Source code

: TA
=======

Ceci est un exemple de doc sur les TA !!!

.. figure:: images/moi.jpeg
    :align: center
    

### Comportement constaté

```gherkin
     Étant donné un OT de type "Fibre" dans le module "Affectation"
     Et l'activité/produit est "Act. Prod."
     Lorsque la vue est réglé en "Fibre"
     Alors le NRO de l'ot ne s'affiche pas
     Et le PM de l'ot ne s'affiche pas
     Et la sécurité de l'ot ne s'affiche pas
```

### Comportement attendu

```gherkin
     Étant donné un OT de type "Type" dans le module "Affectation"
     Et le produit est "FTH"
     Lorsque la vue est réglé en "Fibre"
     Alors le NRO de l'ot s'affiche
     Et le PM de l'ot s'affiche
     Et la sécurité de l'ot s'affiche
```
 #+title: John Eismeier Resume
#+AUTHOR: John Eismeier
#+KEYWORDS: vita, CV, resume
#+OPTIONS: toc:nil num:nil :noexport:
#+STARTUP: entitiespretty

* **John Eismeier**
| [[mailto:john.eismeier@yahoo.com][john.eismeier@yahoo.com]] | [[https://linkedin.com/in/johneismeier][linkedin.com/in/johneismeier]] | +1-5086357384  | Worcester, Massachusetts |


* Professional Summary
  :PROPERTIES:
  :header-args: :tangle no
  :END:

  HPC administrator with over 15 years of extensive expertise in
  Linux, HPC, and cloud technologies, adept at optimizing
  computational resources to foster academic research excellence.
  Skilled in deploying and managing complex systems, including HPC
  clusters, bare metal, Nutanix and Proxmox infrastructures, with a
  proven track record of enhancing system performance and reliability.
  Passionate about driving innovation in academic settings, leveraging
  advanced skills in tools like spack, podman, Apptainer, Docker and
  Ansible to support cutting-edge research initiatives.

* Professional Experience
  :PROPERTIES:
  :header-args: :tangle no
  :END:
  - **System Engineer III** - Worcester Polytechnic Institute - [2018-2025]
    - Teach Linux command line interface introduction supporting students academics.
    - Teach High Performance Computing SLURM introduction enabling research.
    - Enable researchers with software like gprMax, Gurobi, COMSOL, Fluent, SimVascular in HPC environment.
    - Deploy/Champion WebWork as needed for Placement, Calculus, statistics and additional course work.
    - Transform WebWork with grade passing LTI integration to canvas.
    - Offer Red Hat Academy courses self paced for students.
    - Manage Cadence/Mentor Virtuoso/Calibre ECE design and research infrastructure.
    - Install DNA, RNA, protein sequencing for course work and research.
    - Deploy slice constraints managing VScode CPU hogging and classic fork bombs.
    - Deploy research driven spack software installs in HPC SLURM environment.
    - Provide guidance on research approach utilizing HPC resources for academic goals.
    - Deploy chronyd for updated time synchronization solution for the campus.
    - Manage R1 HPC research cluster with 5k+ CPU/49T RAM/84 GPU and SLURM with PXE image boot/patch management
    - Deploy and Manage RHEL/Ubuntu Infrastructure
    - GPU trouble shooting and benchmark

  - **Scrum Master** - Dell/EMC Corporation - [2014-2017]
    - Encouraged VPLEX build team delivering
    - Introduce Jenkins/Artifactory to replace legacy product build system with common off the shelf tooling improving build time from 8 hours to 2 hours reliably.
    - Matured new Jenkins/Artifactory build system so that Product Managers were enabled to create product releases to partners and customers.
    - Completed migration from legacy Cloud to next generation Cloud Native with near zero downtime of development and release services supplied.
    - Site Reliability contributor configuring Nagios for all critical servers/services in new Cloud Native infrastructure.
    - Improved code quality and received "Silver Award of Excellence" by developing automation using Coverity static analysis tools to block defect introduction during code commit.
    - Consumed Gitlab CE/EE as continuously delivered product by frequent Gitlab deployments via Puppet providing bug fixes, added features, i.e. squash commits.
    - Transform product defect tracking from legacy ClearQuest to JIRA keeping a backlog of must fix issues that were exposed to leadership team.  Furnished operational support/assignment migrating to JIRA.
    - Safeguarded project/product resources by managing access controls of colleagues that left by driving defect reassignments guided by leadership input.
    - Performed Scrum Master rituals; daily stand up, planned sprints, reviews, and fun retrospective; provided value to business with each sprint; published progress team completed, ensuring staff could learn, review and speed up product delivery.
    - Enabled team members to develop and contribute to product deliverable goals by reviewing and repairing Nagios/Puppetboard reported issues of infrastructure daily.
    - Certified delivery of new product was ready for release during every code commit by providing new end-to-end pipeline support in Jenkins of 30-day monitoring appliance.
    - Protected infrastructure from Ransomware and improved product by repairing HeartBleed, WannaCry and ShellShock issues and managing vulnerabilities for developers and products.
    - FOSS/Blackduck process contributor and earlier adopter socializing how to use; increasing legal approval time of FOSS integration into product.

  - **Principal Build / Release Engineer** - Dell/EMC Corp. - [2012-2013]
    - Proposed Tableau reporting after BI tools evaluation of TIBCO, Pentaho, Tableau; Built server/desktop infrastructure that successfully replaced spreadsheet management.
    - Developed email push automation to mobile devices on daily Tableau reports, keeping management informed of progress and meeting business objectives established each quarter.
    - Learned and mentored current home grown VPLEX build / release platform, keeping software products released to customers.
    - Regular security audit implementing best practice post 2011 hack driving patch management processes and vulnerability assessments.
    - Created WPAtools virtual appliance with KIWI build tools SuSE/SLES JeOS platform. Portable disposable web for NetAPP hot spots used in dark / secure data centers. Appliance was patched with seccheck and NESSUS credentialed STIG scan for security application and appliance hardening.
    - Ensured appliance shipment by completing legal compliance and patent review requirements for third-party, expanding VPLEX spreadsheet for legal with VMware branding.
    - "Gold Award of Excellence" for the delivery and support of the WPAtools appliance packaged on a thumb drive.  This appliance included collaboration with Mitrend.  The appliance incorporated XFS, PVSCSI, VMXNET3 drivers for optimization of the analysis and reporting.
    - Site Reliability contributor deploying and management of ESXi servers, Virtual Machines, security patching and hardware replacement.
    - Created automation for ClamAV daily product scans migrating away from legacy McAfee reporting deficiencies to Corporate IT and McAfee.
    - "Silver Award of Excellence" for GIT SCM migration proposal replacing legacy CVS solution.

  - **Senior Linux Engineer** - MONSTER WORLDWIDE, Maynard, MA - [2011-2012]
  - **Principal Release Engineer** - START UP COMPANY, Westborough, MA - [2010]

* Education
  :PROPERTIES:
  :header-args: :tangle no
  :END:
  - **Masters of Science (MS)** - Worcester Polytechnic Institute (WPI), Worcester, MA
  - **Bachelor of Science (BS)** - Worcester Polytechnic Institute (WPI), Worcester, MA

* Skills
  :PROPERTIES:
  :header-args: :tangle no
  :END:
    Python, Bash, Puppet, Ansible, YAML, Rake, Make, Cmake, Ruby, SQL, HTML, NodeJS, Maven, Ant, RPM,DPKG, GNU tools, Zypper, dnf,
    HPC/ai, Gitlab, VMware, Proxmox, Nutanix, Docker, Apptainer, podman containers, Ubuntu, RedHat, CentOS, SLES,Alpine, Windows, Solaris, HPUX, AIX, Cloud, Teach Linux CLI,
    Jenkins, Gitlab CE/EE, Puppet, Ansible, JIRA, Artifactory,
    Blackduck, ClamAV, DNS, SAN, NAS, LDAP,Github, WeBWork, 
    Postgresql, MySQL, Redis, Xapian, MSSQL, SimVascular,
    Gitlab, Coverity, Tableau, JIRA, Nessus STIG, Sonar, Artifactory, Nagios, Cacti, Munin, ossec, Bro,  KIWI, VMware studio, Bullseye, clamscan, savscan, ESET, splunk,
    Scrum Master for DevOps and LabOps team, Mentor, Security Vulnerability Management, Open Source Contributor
::::::::
- [WHAT YOU WILL DO]
Extract the data exactly as given.

- [ANSWER BOX]
Source code

: TA
=======

Ceci est un exemple de doc sur les TA !!!

.. figure:: images/moi.jpeg
    :align: center
    

### Comportement constaté

```gherkin
     Étant donné un OT de type "Fibre" dans le module "Affectation"
     Et l'activité/produit est "Act. Prod."
     Lorsque la vue est réglé en "Fibre"
     Alors le NRO de l'ot ne s'affiche pas
     Et le PM de l'ot ne s'affiche pas
     Et la sécurité de l'ot ne s'affiche pas
```

### Comportement attendu

```gherkin
     Étant donné un OT de type "Type" dans le module "Affectation"
     Et le produit est "FTH"
     Lorsque la vue est réglé en "Fibre"
     Alors le NRO de l'ot s'affiche
     Et le PM de l'ot s'affiche
     Et la sécurité de l'ot s'affiche
```
 #+title: John Eismeier Resume
#+AUTHOR: John Eismeier
#+KEYWORDS: vita, CV, resume
#+OPTIONS: toc:nil num:nil :noexport:
#+STARTUP: entitiespretty

* **John Eismeier**
| [[mailto:john.eismeier@yahoo.com][john.eismeier@yahoo.com]] | [[https://linkedin.com/in/johneismeier][linkedin.com/in/johneismeier]] | +1-5086357384  | Worcester, Massachusetts |


* Professional Summary
  :PROPERTIES:
  :header-args: :tangle no
  :END:

  HPC administrator with over 15 years of extensive expertise in
  Linux, HPC, and cloud technologies, adept at optimizing
  computational resources to foster academic research excellence.
  Skilled in deploying and managing complex systems, including HPC
  clusters, bare metal, Nutanix and Proxmox infrastructures, with a
  proven track record of enhancing system performance and reliability.
  Passionate about driving innovation in academic settings, leveraging
  advanced skills in tools like spack, podman, Apptainer, Docker and
  Ansible to support cutting-edge research initiatives.

* Professional Experience
  :PROPERTIES:
  :header-args: :tangle no
  :END:
  - **System Engineer III** - Worcester Polytechnic Institute - [2018-2025]
    - Teach Linux command line interface introduction supporting students academics.
    - Teach High Performance Computing SLURM introduction enabling research.
    - Enable researchers with software like gprMax, Gurobi, COMSOL, Fluent, SimVascular in HPC environment.
    - Deploy/Champion WebWork as needed for Placement, Calculus, statistics and additional course work.
    - Transform WebWork with grade passing LTI integration to canvas.
    - Offer Red Hat Academy courses self paced for students.
    - Manage Cadence/Mentor Virtuoso/Calibre ECE design and research infrastructure.
    - Install DNA, RNA, protein sequencing for course work and research.
    - Deploy slice constraints managing VScode CPU hogging and classic fork bombs.
    - Deploy research driven spack software installs in HPC SLURM environment.
    - Provide guidance on research approach utilizing HPC resources for academic goals.
    - Deploy chronyd for updated time synchronization solution for the campus.
    - Manage R1 HPC research cluster with 5k+ CPU/49T RAM/84 GPU and SLURM with PXE image boot/patch management
    - Deploy and Manage RHEL/Ubuntu Infrastructure
    - GPU trouble shooting and benchmark

  - **Scrum Master** - Dell/EMC Corporation - [2014-2017]
    - Encouraged VPLEX build team delivering
    - Introduce Jenkins/Artifactory to replace legacy product build system with common off the shelf tooling improving build time from 8 hours to 2 hours reliably.
    - Matured new Jenkins/Artifactory build system so that Product Managers were enabled to create product releases to partners and customers.
    - Completed migration from legacy Cloud to next generation Cloud Native with near zero downtime of development and release services supplied.
    - Site Reliability contributor configuring Nagios for all critical servers/services in new Cloud Native infrastructure.
    - Improved code quality and received "Silver Award of Excellence" by developing automation using Coverity static analysis tools to block defect introduction during code commit.
    - Consumed Gitlab CE/EE as continuously delivered product by frequent Gitlab deployments via Puppet providing bug fixes, added features, i.e. squash commits.
    - Transform product defect tracking from legacy ClearQuest to JIRA keeping a backlog of must fix issues that were exposed to leadership team.  Furnished operational support/assignment migrating to JIRA.
    - Safeguarded project/product resources by managing access controls of colleagues that left by driving defect reassignments guided by leadership input.
    - Performed Scrum Master rituals; daily stand up, planned sprints, reviews, and fun retrospective; provided value to business with each sprint; published progress team completed, ensuring staff could learn, review and speed up product delivery.
    - Enabled team members to develop and contribute to product deliverable goals by reviewing and repairing Nagios/Puppetboard reported issues of infrastructure daily.
    - Certified delivery of new product was ready for release during every code commit by providing new end-to-end pipeline support in Jenkins of 30-day monitoring appliance.
    - Protected infrastructure from Ransomware and improved product by repairing HeartBleed, WannaCry and ShellShock issues and managing vulnerabilities for developers and products.
    - FOSS/Blackduck process contributor and earlier adopter socializing how to use; increasing legal approval time of FOSS integration into product.

  - **Principal Build / Release Engineer** - Dell/EMC Corp. - [2012-2013]
    - Proposed Tableau reporting after BI tools evaluation of TIBCO, Pentaho, Tableau; Built server/desktop infrastructure that successfully replaced spreadsheet management.
    - Developed email push automation to mobile devices on daily Tableau reports, keeping management informed of progress and meeting business objectives established each quarter.
    - Learned and mentored current home grown VPLEX build / release platform, keeping software products released to customers.
    - Regular security audit implementing best practice post 2011 hack driving patch management processes and vulnerability assessments.
    - Created WPAtools virtual appliance with KIWI build tools SuSE/SLES JeOS platform. Portable disposable web for NetAPP hot spots used in dark / secure data centers. Appliance was patched with seccheck and NESSUS credentialed STIG scan for security application and appliance hardening.
    - Ensured appliance shipment by completing legal compliance and patent review requirements for third-party, expanding VPLEX spreadsheet for legal with VMware branding.
    - "Gold Award of Excellence" for the delivery and support of the WPAtools appliance packaged on a thumb drive.  This appliance included collaboration with Mitrend.  The appliance incorporated XFS, PVSCSI, VMXNET3 drivers for optimization of the analysis and reporting.
    - Site Reliability contributor deploying and management of ESXi servers, Virtual Machines, security patching and hardware replacement.
    - Created automation for ClamAV daily product scans migrating away from legacy McAfee reporting deficiencies to Corporate IT and McAfee.
    - "Silver Award of Excellence" for GIT SCM migration proposal replacing legacy CVS solution.

  - **Senior Linux Engineer** - MONSTER WORLDWIDE, Maynard, MA - [2011-2012]
  - **Principal Release Engineer** - START UP COMPANY, Westborough, MA - [2010]

* Education
  :PROPERTIES:
  :header-args: :tangle no
  :END:
  - **Masters of Science (MS)** - Worcester Polytechnic Institute (WPI), Worcester, MA
  - **Bachelor of Science (BS)** - Worcester Polytechnic Institute (WPI), Worcester, MA

* Skills
  :PROPERTIES:
  :header-args: :tangle no
  :END:
    Python, Bash, Puppet, Ansible, YAML, Rake, Make, Cmake, Ruby, SQL, HTML, NodeJS, Maven, Ant, RPM,DPKG, GNU tools, Zypper, dnf,
    HPC/ai, Gitlab, VMware, Proxmox, Nutanix, Docker, Apptainer, podman containers, Ubuntu, RedHat, CentOS, SLES,Alpine, Windows, Solaris, HPUX, AIX, Cloud, Teach Linux CLI,
    Jenkins, Gitlab CE/EE, Puppet, Ansible, JIRA, Artifactory,
    Blackduck, ClamAV, DNS, SAN, NAS, LDAP,Github, WeBWork, 
    Postgresql, MySQL, Redis, Xapian, MSSQL, SimVascular,
    Gitlab, Coverity, Tableau, JIRA, Nessus STIG, Sonar, Artifactory, Nagios, Cacti, Munin, ossec, Bro,  KIWI, VMware studio, Bullseye, clamscan, savscan, ESET, splunk,
    Scrum Master for DevOps and LabOps team, Mentor, Security Vulnerability Management, Open Source Contributor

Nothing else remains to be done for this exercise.